EXERCISE MATERIALS:
*** Block opens ***
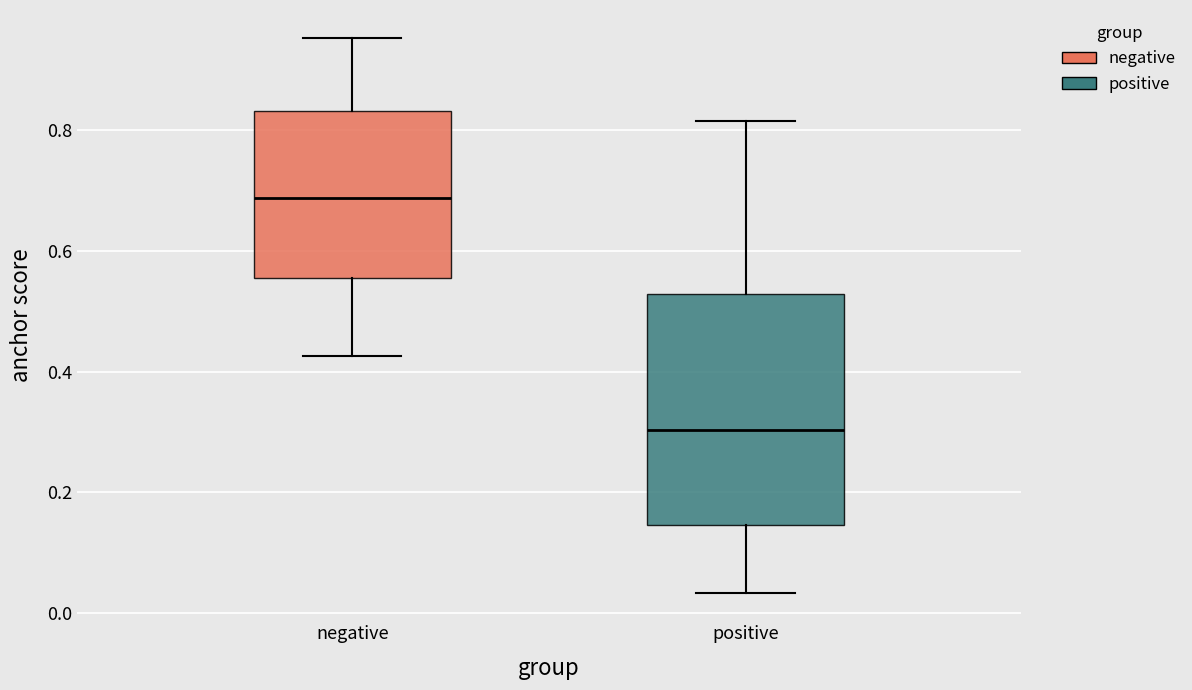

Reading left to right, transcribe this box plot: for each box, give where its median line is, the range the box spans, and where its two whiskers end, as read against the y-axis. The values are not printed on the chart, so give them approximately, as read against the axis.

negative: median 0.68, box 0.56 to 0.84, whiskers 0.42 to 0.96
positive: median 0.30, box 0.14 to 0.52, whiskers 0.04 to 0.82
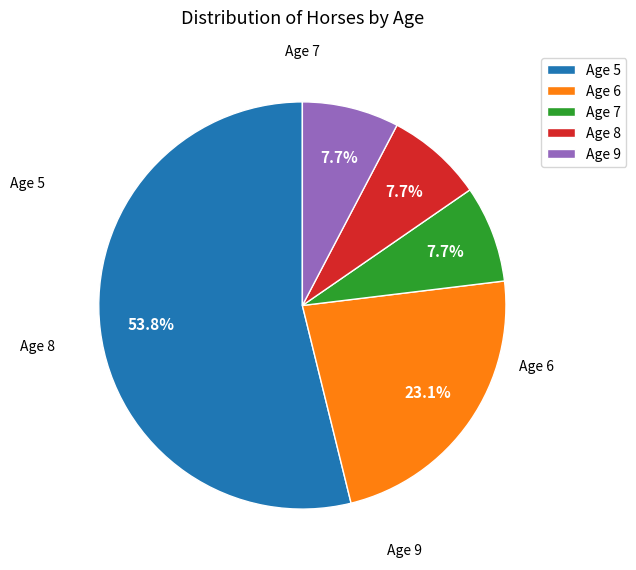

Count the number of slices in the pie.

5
*** Block closes ***
DIRECTIVE: Reproduce all the entries above word for word, leaving out the pictures.

EXERCISE SOLUTION:
Reading left to right, transcribe this box plot: for each box, give where its median line is, the range the box spans, and where its two whiskers end, as read against the y-axis. The values are not printed on the chart, so give them approximately, as read against the axis.

negative: median 0.68, box 0.56 to 0.84, whiskers 0.42 to 0.96
positive: median 0.30, box 0.14 to 0.52, whiskers 0.04 to 0.82

Count the number of slices in the pie.

5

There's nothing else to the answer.